IO is a more complex way to access or control the
pins. When IO (expression) is read, the pin corresponding to
expression is converted to an input and the value on
that pin is returned.
When assiging a value to IO(expression), then pin expression is converted to an output and the logic value is written to the pin, 0 writes a low level any other value sets the pin high. When read IO returns a 0 or -1. Why -1 and 0? The main reason is that operations of operators like NOT are assumed to be bitwise until there is a Boolean operation in the expression, and NOT 0 is equal to -1. When setting a pin state with IO(x) = 0 then the pin becomes low, any other value and the pin becomes high, so IO(x) =1 and IO(x) = -1 both set the pin high.

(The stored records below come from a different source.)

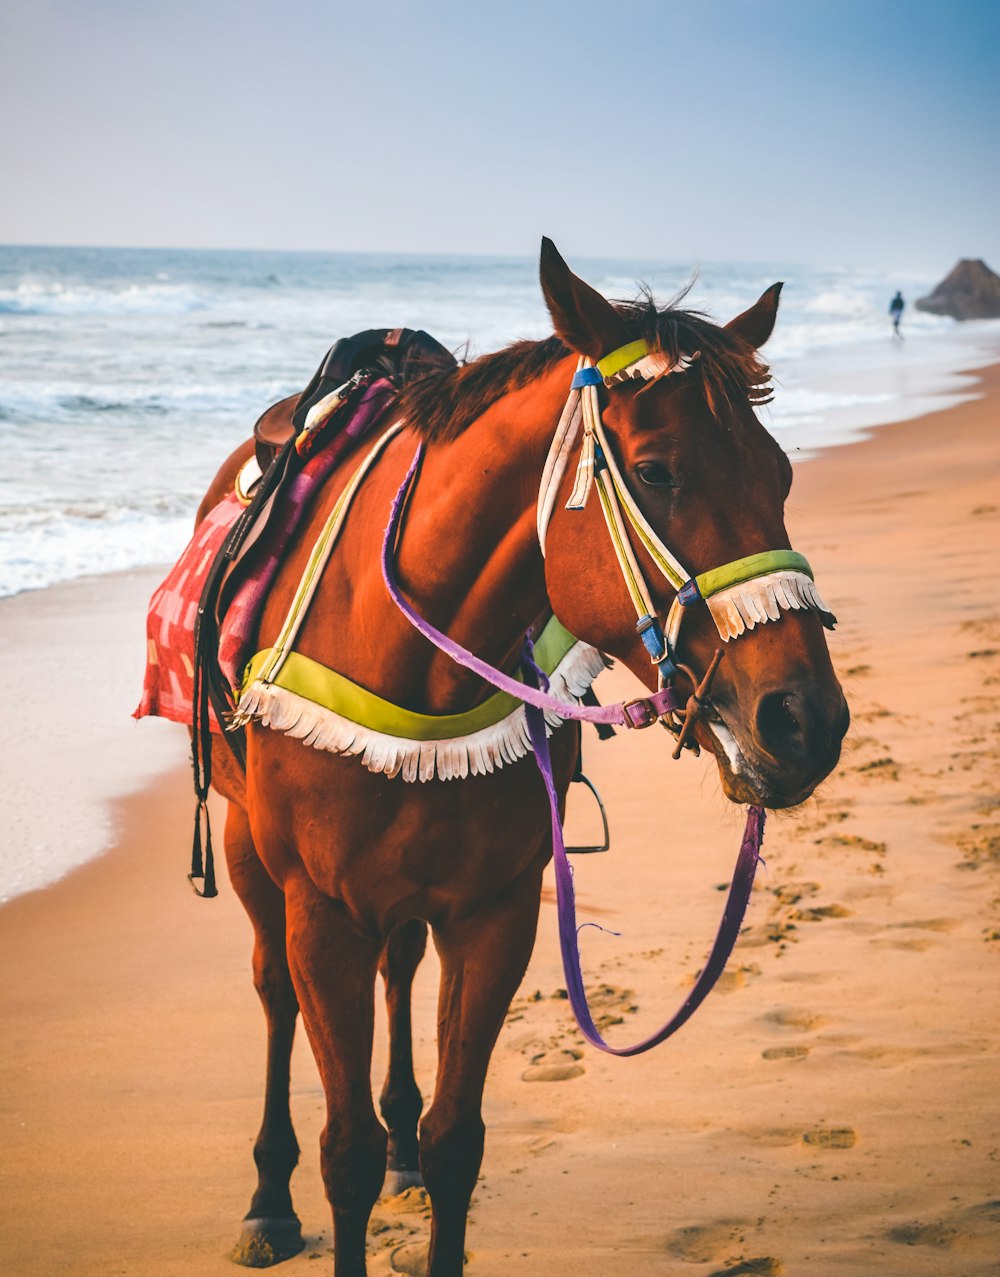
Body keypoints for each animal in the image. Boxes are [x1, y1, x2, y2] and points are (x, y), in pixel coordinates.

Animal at [197, 237, 853, 1266]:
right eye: (657, 472)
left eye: (782, 474)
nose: (804, 719)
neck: (413, 658)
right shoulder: (323, 913)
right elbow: (343, 1150)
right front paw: (318, 1177)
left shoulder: (495, 909)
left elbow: (455, 1140)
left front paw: (416, 1151)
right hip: (247, 850)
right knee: (273, 994)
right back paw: (268, 1195)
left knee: (399, 969)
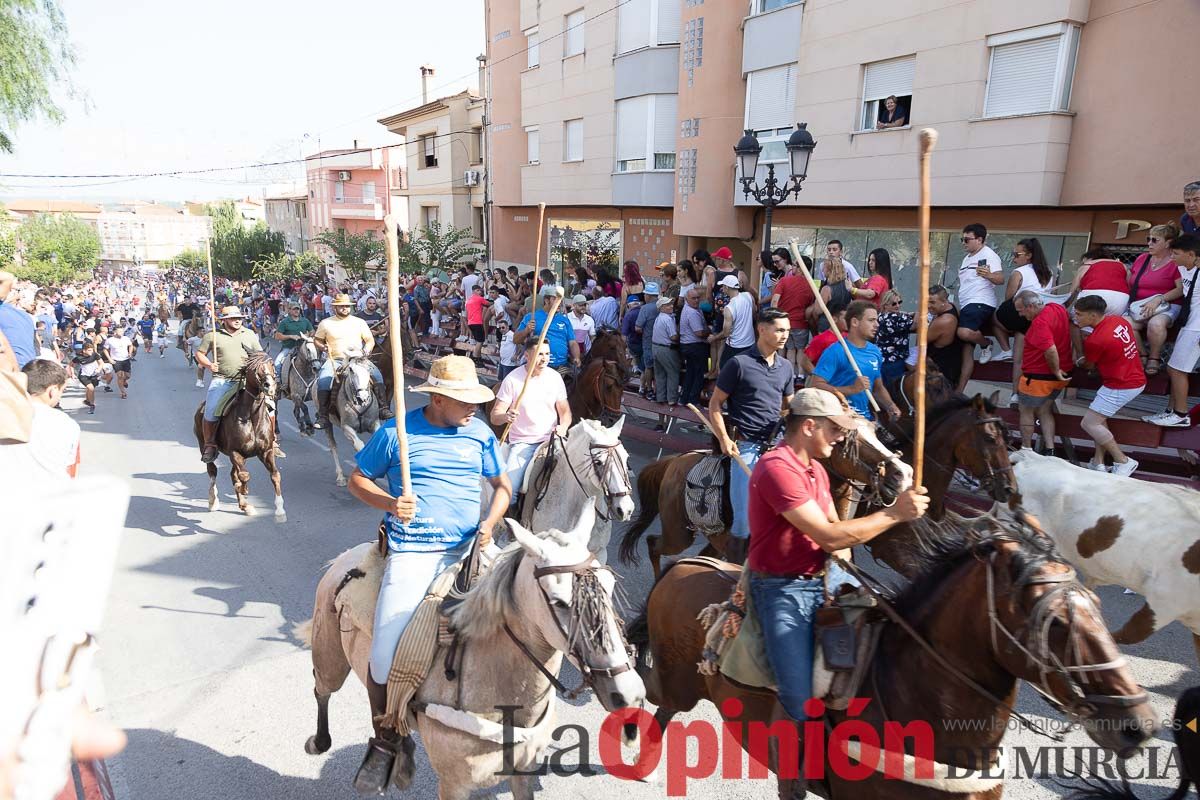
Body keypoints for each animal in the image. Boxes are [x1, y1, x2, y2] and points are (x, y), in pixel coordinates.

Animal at [192, 350, 285, 520]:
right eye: (254, 368)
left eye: (272, 364)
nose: (269, 386)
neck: (251, 416)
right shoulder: (235, 452)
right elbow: (244, 476)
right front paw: (244, 490)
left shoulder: (266, 451)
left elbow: (275, 475)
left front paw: (280, 510)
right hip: (204, 445)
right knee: (213, 470)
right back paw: (213, 501)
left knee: (232, 474)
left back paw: (245, 505)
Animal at [300, 515, 648, 796]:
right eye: (559, 602)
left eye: (609, 585)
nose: (629, 692)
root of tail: (352, 555)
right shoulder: (454, 785)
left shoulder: (523, 771)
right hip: (330, 656)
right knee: (322, 689)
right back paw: (326, 744)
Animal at [619, 412, 907, 582]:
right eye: (849, 438)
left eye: (876, 431)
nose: (902, 472)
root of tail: (675, 460)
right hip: (678, 534)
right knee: (654, 544)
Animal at [628, 513, 1152, 800]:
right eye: (1054, 622)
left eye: (1098, 605)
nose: (1138, 724)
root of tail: (687, 565)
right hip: (681, 683)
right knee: (656, 698)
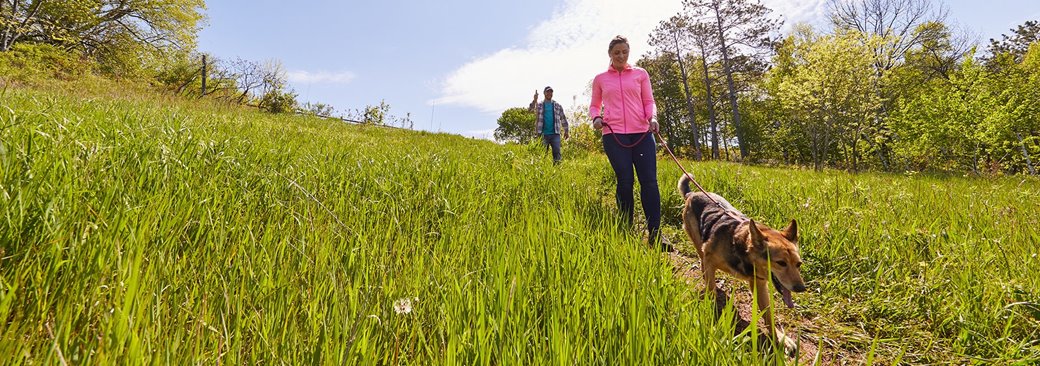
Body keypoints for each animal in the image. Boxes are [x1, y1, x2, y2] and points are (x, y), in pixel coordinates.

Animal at [678, 174, 807, 351]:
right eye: (781, 263)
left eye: (798, 264)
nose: (801, 288)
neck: (744, 252)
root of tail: (693, 194)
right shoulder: (710, 259)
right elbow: (711, 289)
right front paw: (711, 310)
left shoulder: (760, 285)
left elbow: (768, 315)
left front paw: (780, 338)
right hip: (699, 244)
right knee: (703, 262)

Using IO simplifies pins that are being used as both inputs and outputs. As it also sets direction it will be slower than IN, OUT, HIGH or LOW.

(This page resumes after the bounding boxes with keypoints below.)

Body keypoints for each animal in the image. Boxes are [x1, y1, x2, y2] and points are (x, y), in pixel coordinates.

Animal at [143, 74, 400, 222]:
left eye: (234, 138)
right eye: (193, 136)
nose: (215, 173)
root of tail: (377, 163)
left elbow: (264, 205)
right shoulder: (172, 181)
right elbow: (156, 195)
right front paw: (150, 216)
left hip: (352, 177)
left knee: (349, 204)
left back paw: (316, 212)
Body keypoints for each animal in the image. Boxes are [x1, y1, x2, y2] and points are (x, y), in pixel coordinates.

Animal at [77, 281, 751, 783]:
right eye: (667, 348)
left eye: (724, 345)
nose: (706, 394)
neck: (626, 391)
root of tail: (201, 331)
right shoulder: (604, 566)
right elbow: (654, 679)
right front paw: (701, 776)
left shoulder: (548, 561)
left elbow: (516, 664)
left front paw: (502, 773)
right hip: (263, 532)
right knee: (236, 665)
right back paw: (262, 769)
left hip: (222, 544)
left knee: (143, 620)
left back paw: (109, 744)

The ARMmite allows control of 24 pins (0..23), with pins 16..23 shared with the AD pins. On reset or power up the AD pins are configured as AD inputs. To change those to digital IOs, the user must individually specify a control direction using INPUT x, OUTPUT x, DIR(x), or IO(x) commands. After that they will remain digital IOs until the next reset or power up.

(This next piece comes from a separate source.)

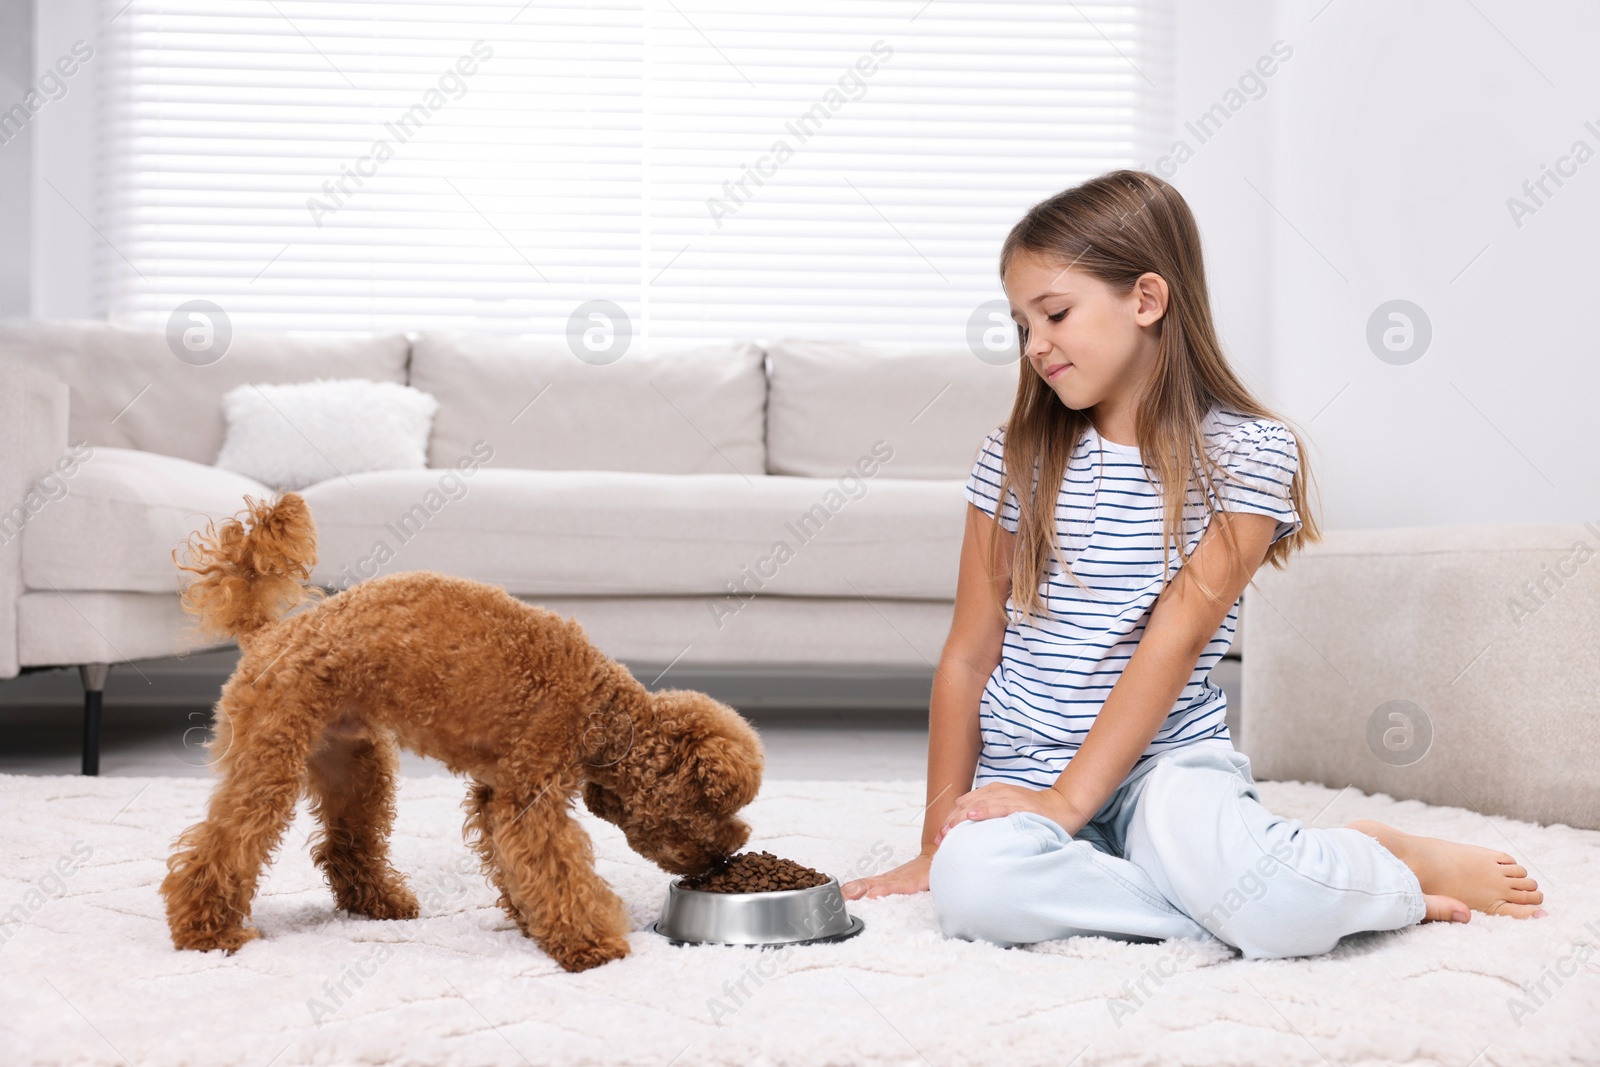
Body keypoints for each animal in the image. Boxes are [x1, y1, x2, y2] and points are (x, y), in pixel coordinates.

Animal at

For the ARMmite, ARMmite PRO, ARMexpress and ARMexpress LITE these pin numbers correspond to the pin numbers shown in the Hardware Section. The numbering was assigned by physical location on the board. So DIR, HIGH, IN, INPUT, IO, LOW, OUT and OUTPUT use these physical pin assignments. But P0(pin) will use the bit assigned by NXP. Going forward new board designs will maintain the bit assignment from NXP for all keywords.
For the ARMweb, DINkit, SuperPRO, PROplus and PROstart these pin numbers correspond only to the Port 0 assigned by NXP, for instance DIR 3 corresponds to P0.3
For port pins after Port 0, use the P1 .. P4 commands .